Task instructions —
Beginning with the first line, please repeat the entries exactly and end on the line that contains "DoD directive |".

Recorded data:
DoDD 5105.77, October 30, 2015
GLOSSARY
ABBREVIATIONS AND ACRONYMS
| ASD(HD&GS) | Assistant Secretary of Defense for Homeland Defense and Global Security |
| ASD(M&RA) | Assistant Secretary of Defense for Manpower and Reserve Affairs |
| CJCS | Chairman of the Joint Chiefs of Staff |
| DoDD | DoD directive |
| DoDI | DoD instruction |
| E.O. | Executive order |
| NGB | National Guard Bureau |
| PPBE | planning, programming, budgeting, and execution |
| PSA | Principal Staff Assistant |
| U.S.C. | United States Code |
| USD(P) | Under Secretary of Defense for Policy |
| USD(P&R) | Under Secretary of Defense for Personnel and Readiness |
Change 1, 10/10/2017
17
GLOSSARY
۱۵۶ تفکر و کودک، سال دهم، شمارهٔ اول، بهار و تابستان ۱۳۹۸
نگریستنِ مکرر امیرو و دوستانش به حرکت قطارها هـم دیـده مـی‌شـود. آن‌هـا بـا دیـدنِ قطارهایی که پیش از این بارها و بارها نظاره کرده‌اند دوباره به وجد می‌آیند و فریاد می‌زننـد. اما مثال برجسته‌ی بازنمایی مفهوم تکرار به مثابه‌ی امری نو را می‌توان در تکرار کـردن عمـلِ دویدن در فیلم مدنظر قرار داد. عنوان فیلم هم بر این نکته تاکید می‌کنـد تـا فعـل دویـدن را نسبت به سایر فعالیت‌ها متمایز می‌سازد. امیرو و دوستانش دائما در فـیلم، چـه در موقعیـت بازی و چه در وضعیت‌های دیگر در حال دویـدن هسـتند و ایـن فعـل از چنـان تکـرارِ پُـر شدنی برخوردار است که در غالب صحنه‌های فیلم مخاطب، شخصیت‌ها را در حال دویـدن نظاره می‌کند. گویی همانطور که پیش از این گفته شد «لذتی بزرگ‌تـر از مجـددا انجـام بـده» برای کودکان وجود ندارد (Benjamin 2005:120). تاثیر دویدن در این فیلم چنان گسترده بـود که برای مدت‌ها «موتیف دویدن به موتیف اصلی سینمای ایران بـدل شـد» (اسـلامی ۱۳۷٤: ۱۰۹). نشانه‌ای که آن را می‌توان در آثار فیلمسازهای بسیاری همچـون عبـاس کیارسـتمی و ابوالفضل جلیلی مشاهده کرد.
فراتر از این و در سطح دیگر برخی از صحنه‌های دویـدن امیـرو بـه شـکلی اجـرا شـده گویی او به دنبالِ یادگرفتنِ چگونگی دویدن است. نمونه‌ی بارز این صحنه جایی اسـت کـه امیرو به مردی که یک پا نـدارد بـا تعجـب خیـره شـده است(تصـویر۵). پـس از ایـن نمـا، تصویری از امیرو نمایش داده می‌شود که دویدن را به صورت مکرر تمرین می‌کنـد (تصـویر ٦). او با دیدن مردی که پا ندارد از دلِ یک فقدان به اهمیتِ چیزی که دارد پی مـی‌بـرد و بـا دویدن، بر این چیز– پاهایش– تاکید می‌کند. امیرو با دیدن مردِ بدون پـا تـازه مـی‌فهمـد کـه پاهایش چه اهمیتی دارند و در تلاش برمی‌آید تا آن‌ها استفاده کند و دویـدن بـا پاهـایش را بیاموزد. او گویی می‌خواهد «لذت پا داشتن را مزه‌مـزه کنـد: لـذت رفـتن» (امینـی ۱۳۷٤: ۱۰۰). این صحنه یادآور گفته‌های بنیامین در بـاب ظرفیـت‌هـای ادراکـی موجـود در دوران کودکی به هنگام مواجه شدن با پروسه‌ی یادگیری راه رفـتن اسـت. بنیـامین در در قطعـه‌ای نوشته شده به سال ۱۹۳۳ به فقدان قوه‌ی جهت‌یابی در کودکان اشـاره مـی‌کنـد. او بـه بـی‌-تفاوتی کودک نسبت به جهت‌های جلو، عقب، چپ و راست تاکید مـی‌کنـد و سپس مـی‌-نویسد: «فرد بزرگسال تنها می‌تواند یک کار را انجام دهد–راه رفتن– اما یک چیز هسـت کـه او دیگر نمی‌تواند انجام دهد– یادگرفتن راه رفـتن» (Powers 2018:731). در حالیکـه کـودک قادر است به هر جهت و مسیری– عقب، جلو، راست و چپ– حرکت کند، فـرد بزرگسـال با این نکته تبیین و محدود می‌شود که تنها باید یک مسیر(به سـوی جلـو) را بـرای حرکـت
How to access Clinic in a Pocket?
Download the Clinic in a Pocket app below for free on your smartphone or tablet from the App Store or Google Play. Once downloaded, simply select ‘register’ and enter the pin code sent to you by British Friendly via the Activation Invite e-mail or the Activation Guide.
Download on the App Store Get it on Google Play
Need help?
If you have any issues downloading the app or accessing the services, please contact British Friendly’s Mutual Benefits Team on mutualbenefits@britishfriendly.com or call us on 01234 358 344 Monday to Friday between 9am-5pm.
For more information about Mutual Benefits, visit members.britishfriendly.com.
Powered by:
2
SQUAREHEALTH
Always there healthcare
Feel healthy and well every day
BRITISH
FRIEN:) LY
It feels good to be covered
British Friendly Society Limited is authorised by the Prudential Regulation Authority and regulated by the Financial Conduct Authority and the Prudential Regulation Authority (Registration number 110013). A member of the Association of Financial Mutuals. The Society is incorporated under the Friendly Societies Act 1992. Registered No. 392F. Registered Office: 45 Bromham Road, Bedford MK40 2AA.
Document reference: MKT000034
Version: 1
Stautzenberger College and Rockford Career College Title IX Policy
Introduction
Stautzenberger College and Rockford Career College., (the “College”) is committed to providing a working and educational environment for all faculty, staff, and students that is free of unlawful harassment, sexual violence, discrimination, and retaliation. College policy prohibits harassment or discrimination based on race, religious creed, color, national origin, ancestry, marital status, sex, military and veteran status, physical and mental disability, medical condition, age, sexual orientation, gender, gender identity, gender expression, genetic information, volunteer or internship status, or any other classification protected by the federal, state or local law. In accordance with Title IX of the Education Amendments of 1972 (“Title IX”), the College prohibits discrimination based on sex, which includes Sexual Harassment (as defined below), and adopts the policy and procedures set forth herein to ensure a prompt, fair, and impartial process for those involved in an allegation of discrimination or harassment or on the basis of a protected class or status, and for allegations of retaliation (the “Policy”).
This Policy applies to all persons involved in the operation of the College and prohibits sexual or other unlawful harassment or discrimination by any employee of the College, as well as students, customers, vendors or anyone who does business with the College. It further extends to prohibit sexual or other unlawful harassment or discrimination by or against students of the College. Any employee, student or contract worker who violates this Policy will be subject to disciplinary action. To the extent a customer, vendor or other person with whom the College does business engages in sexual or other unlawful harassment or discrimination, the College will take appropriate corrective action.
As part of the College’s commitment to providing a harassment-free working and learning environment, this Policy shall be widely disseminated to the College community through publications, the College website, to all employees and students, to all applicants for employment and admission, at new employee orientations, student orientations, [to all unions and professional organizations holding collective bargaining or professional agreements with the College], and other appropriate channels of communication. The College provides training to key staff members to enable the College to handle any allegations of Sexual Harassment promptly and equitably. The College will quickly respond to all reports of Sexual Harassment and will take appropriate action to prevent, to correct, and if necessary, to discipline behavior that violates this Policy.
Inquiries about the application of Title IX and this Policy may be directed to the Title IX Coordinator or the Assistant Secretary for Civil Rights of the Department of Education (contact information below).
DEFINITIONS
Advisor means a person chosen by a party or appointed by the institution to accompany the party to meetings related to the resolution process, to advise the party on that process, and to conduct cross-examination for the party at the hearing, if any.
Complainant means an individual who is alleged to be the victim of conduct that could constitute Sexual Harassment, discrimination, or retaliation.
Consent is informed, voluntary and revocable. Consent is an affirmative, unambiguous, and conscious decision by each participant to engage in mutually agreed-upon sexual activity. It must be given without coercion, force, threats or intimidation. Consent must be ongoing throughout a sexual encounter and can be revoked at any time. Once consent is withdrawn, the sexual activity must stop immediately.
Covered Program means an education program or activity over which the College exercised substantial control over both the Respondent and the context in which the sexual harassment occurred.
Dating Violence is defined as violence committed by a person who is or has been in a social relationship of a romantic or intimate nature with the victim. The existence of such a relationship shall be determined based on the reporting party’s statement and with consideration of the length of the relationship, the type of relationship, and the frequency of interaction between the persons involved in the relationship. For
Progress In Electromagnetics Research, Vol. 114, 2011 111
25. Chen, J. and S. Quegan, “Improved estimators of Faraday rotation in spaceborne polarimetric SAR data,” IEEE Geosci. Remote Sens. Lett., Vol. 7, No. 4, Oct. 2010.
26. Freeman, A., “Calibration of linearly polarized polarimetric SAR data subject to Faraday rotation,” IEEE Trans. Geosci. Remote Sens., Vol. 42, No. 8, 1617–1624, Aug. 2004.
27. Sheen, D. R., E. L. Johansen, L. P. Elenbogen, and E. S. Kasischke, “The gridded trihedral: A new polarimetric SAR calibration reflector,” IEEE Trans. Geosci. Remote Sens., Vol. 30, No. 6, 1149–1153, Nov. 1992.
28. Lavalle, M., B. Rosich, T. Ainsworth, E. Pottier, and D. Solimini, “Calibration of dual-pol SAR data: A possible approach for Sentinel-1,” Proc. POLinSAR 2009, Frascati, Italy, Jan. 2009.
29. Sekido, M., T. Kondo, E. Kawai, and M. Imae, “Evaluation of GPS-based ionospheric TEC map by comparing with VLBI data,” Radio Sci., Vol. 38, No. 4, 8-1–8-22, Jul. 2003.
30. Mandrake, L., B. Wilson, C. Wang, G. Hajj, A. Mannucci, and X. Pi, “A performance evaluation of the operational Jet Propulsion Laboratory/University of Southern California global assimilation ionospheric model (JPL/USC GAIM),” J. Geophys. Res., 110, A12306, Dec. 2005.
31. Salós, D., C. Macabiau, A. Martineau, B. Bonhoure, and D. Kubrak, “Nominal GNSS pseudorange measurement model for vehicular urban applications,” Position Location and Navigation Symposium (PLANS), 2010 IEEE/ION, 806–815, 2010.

Completed exercise —
DoDD 5105.77, October 30, 2015
GLOSSARY
ABBREVIATIONS AND ACRONYMS
| ASD(HD&GS) | Assistant Secretary of Defense for Homeland Defense and Global Security |
| ASD(M&RA) | Assistant Secretary of Defense for Manpower and Reserve Affairs |
| CJCS | Chairman of the Joint Chiefs of Staff |
| DoDD | DoD directive |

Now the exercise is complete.